-- Given records --

╔══

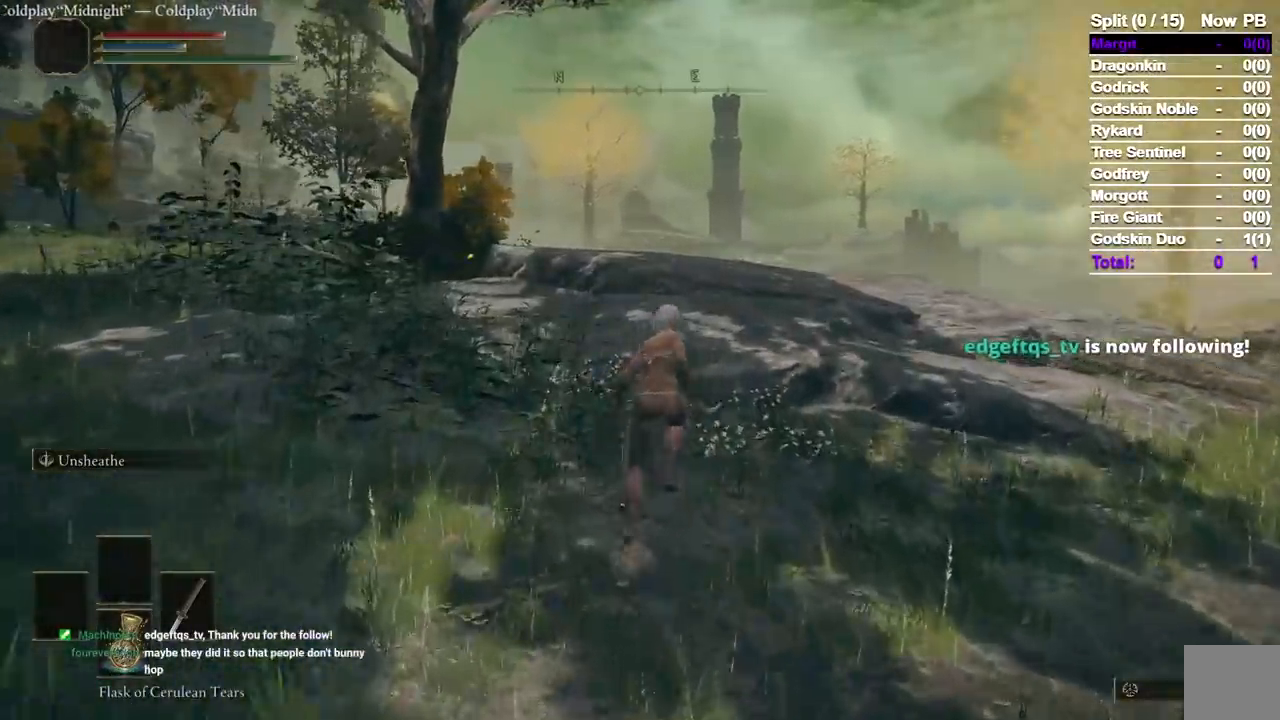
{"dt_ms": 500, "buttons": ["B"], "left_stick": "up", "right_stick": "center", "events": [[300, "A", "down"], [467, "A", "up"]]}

╚══
╔══

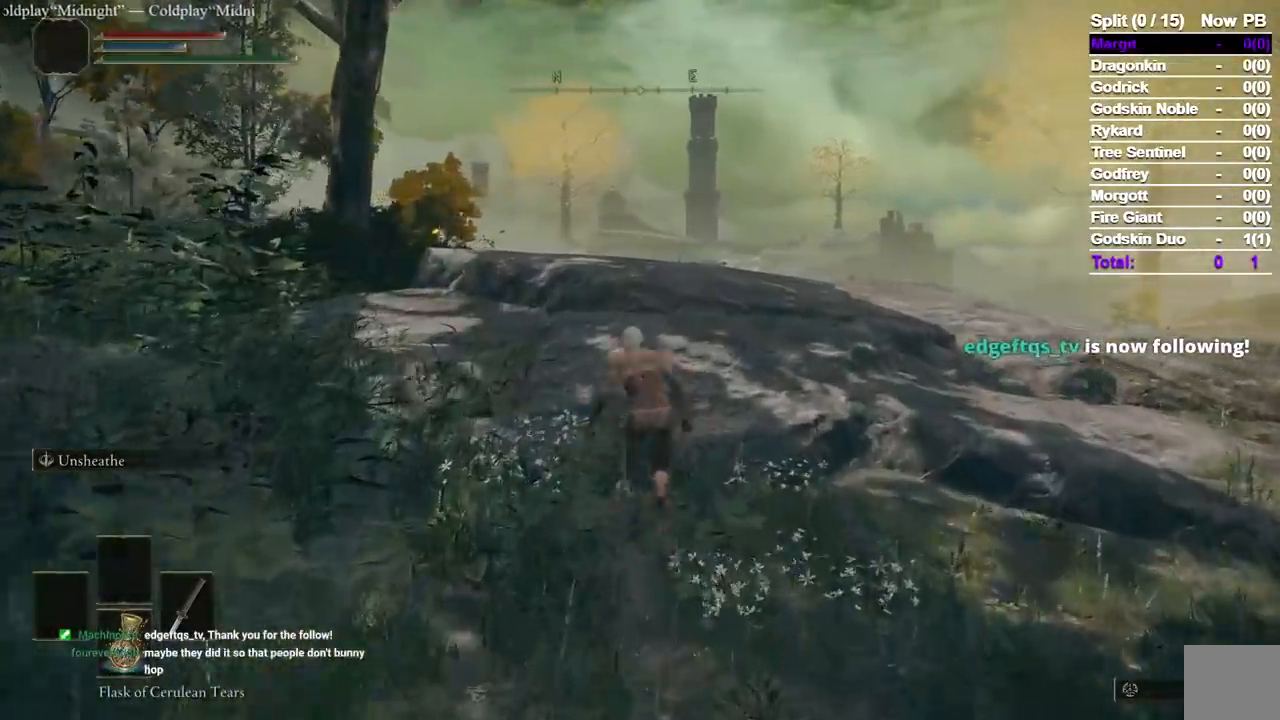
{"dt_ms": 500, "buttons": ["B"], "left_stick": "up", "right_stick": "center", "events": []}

╚══
╔══

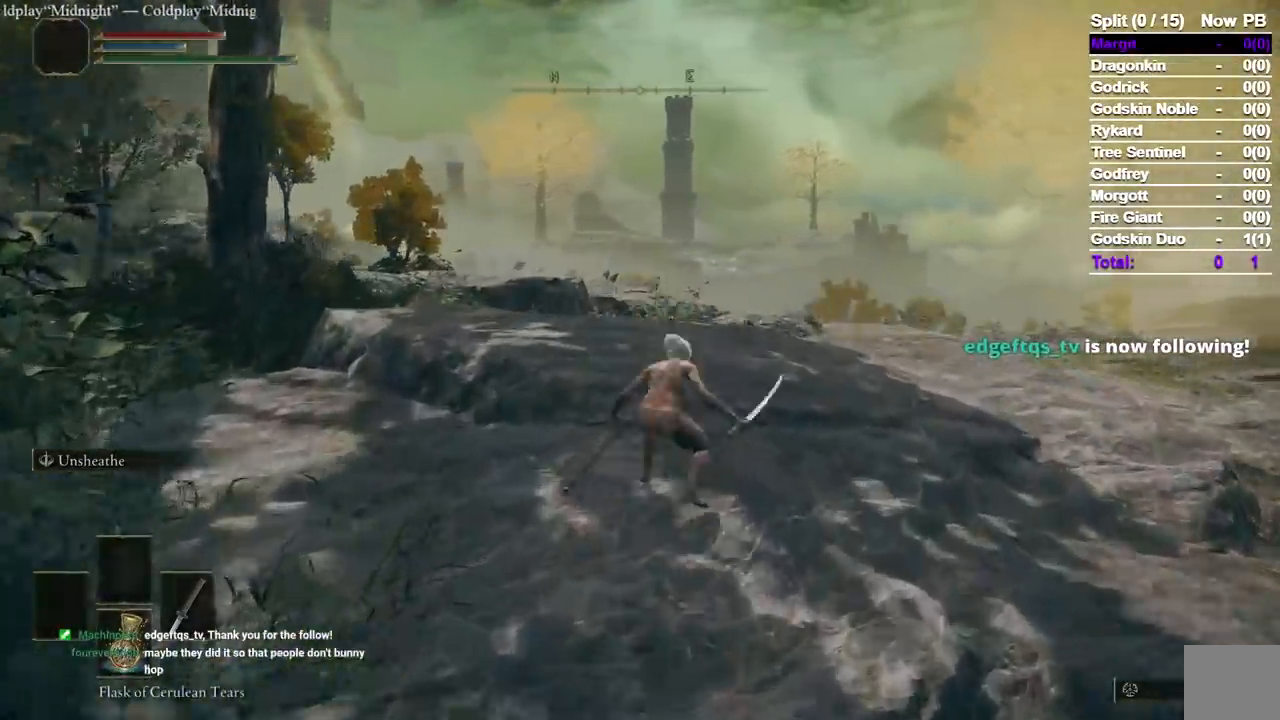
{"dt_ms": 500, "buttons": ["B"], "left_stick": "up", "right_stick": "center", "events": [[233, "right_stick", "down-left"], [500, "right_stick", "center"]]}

╚══

-- Exercise goal --
Among the lines above, please find those with "down" and copy them.

-- Exercise answer --
{"dt_ms": 500, "buttons": ["B"], "left_stick": "up", "right_stick": "center", "events": [[300, "A", "down"], [467, "A", "up"]]}
{"dt_ms": 500, "buttons": ["B"], "left_stick": "up", "right_stick": "center", "events": [[233, "right_stick", "down-left"], [500, "right_stick", "center"]]}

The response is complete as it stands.